> **Deine Aufgabe**
Gib den Teil des Textauszugs, der mit den Worten um "Warum fällt mir" beginnt und mit "französischsprachige Schule/Kindergarten bringt." endet, erneut wieder und ersetze darin "Kapitän" durch "Spielführer".

> **Textauszug**
━━━━━━━━━━━━━━━━━━━━

Regelmäßig fällt mir dabei ein Fahrzeug auf, in dem auf der Rückbank drei süße kleine Mädels sitzen und auf dem Fahrersitz mal abwechselnd eine Frau, manchmal auch ein glatzköpfiger Mann. Dieser Mann strahlt Ruhe aus, hupt nicht rum, wechselt auch nicht dauernd die Spur, wie so viele andere Verkehrsteilnehmer, die dadurch eigentlich erst den richtigen Stau auslösen. Nicht jedoch dieser Mann. Er lächelt zu seinen Töchtern nach hinten und scheint ihnen irgendetwas zu erzählen.
Warum fällt mir dieser Typ auf? Warum blogge ich über so etwas Nebensächliches? Naja, auf dem Fahrzeug sind Sponsorkleber der Vienna Capitals und der Fahrer ist deren Kapitän, Benoit Gratton, der seine Kinder gerade ins Lycée, die französischsprachige Schule/Kindergarten bringt.

━━━━━━━━━━━━━━━━━━━━

> **Bereitgestellte Daten**
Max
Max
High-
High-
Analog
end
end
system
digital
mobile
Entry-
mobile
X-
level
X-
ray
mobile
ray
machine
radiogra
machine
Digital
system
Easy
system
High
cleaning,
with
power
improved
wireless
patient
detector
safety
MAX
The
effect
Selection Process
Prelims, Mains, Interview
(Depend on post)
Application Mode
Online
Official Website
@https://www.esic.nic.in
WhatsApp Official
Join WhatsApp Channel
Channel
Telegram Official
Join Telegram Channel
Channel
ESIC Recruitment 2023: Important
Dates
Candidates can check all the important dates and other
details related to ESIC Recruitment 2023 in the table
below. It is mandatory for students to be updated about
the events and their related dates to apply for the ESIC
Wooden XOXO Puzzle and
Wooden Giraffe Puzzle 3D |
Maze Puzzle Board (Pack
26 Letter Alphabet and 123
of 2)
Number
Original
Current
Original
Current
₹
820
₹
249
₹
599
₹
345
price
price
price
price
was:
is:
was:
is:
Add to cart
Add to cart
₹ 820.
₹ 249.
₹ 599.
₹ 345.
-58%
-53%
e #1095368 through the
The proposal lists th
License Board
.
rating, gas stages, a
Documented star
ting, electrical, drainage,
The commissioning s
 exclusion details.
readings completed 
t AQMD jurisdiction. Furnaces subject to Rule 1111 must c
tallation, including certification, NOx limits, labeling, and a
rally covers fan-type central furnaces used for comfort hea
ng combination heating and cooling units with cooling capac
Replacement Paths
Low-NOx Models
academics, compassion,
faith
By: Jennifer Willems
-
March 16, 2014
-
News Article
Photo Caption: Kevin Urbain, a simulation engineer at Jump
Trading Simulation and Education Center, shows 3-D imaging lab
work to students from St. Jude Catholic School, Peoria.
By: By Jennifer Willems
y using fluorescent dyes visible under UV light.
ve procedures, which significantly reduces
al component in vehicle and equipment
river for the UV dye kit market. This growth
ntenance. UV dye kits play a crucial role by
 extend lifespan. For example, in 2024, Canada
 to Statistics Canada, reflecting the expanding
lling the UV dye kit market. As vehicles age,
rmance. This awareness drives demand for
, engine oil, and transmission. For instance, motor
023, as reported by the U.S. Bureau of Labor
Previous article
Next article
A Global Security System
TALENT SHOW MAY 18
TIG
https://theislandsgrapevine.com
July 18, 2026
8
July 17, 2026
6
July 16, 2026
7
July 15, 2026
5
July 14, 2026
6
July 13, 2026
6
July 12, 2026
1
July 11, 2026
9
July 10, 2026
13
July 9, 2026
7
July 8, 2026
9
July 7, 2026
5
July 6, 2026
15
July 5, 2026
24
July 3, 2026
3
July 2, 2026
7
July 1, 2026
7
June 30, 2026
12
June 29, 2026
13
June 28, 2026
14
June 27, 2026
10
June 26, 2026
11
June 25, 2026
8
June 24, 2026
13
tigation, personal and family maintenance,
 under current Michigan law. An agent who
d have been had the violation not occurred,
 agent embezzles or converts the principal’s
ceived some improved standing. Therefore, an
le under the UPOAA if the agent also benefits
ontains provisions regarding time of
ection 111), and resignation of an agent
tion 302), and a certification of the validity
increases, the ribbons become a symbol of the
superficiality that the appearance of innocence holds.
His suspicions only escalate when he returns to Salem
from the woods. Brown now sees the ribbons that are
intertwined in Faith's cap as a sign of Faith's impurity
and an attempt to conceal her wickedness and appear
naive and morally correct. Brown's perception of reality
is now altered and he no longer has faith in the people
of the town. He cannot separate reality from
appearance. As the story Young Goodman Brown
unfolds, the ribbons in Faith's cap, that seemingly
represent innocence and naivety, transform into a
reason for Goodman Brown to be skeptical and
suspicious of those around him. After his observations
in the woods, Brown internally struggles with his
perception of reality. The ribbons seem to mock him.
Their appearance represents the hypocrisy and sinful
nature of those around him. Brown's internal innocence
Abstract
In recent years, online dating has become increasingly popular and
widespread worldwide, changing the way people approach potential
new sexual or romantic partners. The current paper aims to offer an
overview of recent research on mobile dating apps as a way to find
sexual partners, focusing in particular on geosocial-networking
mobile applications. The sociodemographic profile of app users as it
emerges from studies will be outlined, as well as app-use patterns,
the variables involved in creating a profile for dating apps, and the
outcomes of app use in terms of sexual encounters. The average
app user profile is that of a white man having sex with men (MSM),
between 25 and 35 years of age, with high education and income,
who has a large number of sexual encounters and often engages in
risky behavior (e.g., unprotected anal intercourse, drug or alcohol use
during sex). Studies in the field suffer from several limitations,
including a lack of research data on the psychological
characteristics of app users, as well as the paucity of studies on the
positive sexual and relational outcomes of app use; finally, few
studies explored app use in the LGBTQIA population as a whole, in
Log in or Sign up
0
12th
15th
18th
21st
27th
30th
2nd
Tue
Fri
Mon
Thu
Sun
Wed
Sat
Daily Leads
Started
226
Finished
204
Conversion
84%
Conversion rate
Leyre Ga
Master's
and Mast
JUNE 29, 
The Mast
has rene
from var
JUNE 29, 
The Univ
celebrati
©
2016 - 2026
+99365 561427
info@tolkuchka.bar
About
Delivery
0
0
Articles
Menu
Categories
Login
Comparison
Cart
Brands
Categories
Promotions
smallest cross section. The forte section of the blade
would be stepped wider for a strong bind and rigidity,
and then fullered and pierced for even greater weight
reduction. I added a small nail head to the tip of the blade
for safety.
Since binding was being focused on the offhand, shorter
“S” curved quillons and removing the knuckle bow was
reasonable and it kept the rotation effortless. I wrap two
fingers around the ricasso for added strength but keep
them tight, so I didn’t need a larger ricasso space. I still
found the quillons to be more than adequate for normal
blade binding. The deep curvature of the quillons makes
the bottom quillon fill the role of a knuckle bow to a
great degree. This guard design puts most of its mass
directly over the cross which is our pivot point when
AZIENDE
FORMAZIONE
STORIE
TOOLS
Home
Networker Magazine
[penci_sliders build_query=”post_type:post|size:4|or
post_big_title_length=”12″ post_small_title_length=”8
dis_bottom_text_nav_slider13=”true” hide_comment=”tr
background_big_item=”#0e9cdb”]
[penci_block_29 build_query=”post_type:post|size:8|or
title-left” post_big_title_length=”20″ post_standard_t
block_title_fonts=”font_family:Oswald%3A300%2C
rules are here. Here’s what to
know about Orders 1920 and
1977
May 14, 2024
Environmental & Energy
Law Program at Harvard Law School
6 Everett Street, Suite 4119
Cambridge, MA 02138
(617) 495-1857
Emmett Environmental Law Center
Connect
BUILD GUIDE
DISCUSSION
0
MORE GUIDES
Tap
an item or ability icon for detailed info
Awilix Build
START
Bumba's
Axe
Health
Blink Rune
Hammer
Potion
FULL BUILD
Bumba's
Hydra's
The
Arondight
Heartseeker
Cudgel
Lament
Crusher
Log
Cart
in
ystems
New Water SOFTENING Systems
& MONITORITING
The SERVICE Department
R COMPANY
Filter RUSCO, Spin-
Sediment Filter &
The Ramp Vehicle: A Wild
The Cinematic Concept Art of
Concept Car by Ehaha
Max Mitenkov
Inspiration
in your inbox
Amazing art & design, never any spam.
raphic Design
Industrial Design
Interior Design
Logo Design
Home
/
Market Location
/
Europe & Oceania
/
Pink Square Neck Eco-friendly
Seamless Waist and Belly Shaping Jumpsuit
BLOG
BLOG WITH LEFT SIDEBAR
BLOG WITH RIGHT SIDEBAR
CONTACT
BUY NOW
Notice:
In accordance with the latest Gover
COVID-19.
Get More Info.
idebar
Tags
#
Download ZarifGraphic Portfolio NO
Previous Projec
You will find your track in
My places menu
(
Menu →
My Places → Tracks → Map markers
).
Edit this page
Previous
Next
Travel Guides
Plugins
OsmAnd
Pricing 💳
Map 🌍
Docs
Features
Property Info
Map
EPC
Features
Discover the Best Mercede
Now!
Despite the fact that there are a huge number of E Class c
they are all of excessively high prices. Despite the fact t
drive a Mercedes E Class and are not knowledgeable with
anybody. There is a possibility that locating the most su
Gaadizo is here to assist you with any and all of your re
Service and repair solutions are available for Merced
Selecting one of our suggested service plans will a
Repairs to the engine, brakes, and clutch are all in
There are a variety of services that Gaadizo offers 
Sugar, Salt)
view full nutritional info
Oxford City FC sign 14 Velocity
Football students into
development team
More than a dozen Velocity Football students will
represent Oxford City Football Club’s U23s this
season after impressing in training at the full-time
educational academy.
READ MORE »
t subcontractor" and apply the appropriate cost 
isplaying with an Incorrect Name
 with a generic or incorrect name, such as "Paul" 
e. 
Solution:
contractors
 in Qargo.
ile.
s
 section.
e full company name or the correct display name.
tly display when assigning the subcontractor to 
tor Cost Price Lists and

━━━━━━━━━━━━━━━━━━━━

> **Antwortfeld**
Warum fällt mir dieser Typ auf? Warum blogge ich über so etwas Nebensächliches? Naja, auf dem Fahrzeug sind Sponsorkleber der Vienna Capitals und der Fahrer ist deren Spielführer, Benoit Gratton, der seine Kinder gerade ins Lycée, die französischsprachige Schule/Kindergarten bringt.